I spent my first years at uni feeling like I didn’t have a ‘group’, and I spent time wondering when I would find that idyllic early-adulthood circle of friends that I would grow up with, and have all my embarrassing, formative, sentimental, you-name-it experiences with. None of this is to say I didn’t have good people in my life — I did (and still do) have people from my teenage years that I would do anything for, but I’d be lying if I said I wasn’t jealous of the people my age who I saw surrounded by a big group of friends they did anything and everything with.
In my second year of university, I reconnected with my best friend from primary school and I met a new best friend in one of my classes. I felt like I had new people in my life who I knew, without a doubt, were my people.
In my third and fourth years, I learnt to put myself out there and back myself more — and I met so many new faces as a result. Faces that soon became some of the best people I know and my most treasured friendships. Fast-forward to now, and all those new friendships have continued to grow. My primary school bestie introduced me to all her friends, and they are some of the best people in my life. My various uni friends met at different events and now I have an incredible group of people who I get to have all those quintessential uni experiences with. I have friends I can get drunk and embarrassed with; I have friends I can sit in the Macca’s car park talking for seven hours with; I have friends I can lay next to for an entire night while we scroll on TikTok in silence. I have friends I’ve travelled with, friends I’ve cried with, and friends I can do absolutely nothing with.
I have friends who make me feel loved, valued and supported beyond measure while simultaneously calling me out on my shit or bagging me (lovingly, I hope) at every chance they get. Friends I can take well-thought-out, Insta-perfect pics with, and friends I forget to take any photos with because we’re just having too much fun.
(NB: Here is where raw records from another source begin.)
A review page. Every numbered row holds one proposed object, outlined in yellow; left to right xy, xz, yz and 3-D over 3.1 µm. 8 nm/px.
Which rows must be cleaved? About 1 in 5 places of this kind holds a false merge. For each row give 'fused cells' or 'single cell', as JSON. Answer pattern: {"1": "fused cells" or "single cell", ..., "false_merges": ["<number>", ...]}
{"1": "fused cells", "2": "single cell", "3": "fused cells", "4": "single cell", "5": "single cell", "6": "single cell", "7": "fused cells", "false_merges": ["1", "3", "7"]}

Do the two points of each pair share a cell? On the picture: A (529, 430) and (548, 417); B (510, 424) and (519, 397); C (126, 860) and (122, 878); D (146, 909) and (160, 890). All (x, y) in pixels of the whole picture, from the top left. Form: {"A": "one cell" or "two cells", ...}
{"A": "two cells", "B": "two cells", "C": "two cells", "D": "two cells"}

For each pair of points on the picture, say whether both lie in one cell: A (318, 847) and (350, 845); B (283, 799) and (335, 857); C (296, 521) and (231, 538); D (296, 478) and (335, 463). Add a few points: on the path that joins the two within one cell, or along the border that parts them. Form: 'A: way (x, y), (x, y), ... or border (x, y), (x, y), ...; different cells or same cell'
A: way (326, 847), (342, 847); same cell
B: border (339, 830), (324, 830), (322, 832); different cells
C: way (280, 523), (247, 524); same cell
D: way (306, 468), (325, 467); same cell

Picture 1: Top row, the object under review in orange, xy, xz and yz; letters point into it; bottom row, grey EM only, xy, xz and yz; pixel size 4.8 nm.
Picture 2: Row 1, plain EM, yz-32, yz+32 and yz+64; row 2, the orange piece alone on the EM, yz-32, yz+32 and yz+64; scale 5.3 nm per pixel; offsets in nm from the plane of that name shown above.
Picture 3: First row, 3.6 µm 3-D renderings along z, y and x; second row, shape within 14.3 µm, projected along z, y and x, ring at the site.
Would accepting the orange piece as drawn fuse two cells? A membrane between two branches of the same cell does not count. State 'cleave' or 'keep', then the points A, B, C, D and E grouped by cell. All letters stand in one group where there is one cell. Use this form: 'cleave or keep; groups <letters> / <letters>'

And almost all of those friends fit into almost all of those categories. I am quite literally obsessed with the people I surround myself with.
I don’t know if there’s a whole lot of value in what I’m saying here, this has mostly just been a huge ego boost for my mates (which I’m sure I’ll hear about if they read this). While there’s nothing I love more than writing down my thoughts that likely no one else has any interest in, I would like this piece to be a little more than that — because I think 2019 Coby would have loved to read something like this for a little reassurance. So, my closing thoughts:
- Letting go of the people in your life who don’t feel right for you is so scary but so worth it. History alone is not a reason to stay friends with someone.
- It might take a little while for you to find the people you consider your people. The wait sucks, and it’d be nice if it came earlier, but it’s still worth it and it will happen.
- In a perfect world, you’d find them walking down the street with your headphones in and no effort, but in reality, you’re probably going to need to try a little. That doesn’t mean making a ‘looking for friends’ post in your local Facebook group, but it does mean finding your space, what you’re interested in or what you enjoy, and getting to know the people in that space.
- You’ll know you’ve found your people when you find them. If you’re questioning if the friends you have are right for you, they’re probably not (sorry). But that’s okay, because the right ones are out there!
- The one-big-perfect-group thing is pretty unrealistic; I have multiple groups of people I love that are all perfect.
- Good friendships have a ripple effect. Someone you have a genuine connection with likely surrounds themselves with other people that you’ll find a genuine connection with, too. Make friends with your friends’ friends, and introduce your friends to your other friends!
- Quality will still ALWAYS outweigh quantity. You’re lucky if you have lots of good friends, but just as lucky with two if you can trust them, be yourself, and have fun with them.